* **TASK PROMPT**: Can you rewrite the items starting with the line that contains "La Fundació Catalunya" and going on through the line that contains "poder conèixer de", with "dijous" replaced by "dimecres" and nothing else changed?

* **Dataset entries**:
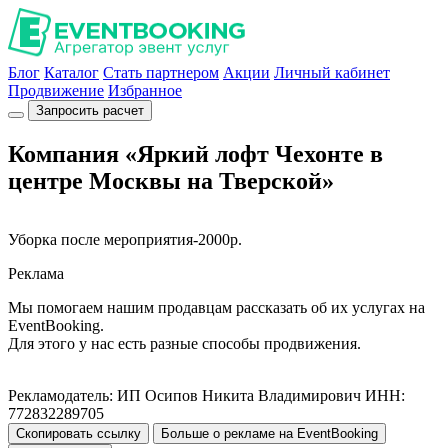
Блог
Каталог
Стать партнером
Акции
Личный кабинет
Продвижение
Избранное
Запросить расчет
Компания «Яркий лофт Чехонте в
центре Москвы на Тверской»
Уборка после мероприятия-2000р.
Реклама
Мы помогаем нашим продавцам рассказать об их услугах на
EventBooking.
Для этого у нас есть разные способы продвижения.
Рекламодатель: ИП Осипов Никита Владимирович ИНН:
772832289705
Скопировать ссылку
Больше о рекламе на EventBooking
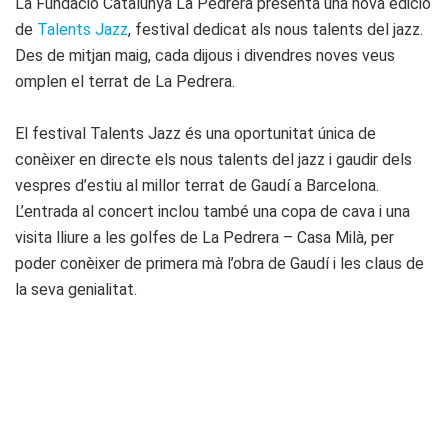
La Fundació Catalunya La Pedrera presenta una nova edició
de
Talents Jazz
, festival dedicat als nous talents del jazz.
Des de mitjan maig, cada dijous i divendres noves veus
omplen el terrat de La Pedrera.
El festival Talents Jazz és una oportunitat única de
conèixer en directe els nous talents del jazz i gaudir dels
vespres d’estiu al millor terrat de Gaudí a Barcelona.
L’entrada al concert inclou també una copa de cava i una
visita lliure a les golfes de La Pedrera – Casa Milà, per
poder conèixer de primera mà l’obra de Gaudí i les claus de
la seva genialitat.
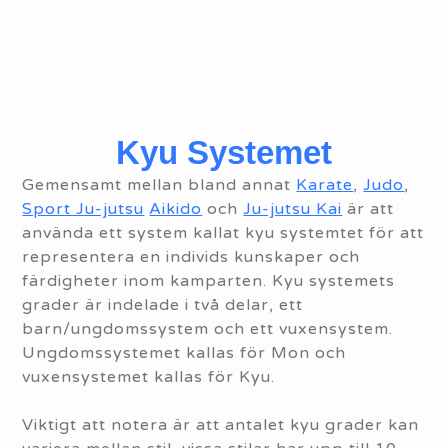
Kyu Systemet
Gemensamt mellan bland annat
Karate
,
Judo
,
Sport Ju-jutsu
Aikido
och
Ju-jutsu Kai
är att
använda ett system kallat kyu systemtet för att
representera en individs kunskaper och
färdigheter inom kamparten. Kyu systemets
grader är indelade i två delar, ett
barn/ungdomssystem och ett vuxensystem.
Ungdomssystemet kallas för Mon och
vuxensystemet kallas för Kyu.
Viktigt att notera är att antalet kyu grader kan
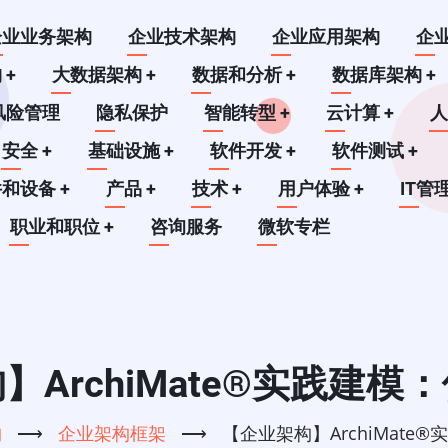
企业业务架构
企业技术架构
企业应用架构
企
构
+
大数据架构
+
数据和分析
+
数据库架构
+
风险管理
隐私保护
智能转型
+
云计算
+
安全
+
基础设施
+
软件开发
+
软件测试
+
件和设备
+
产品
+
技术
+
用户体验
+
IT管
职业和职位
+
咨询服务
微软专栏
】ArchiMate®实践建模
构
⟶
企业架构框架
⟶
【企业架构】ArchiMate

* * *

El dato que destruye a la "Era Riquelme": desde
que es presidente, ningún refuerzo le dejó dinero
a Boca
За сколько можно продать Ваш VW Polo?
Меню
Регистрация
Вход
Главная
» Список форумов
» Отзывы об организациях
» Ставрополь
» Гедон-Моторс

* * *

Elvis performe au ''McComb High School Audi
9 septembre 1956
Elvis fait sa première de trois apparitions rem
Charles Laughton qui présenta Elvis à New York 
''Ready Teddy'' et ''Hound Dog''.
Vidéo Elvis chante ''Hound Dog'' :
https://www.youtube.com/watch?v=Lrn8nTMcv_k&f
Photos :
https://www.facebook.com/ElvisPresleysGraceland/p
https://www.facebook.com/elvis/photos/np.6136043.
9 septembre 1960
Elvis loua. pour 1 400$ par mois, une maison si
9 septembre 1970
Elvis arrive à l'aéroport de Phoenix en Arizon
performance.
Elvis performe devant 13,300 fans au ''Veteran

* **SOLUTION**:
La Fundació Catalunya La Pedrera presenta una nova edició
de
Talents Jazz
, festival dedicat als nous talents del jazz.
Des de mitjan maig, cada dimecres i divendres noves veus
omplen el terrat de La Pedrera.
El festival Talents Jazz és una oportunitat única de
conèixer en directe els nous talents del jazz i gaudir dels
vespres d’estiu al millor terrat de Gaudí a Barcelona.
L’entrada al concert inclou també una copa de cava i una
visita lliure a les golfes de La Pedrera – Casa Milà, per
poder conèixer de primera mà l’obra de Gaudí i les claus de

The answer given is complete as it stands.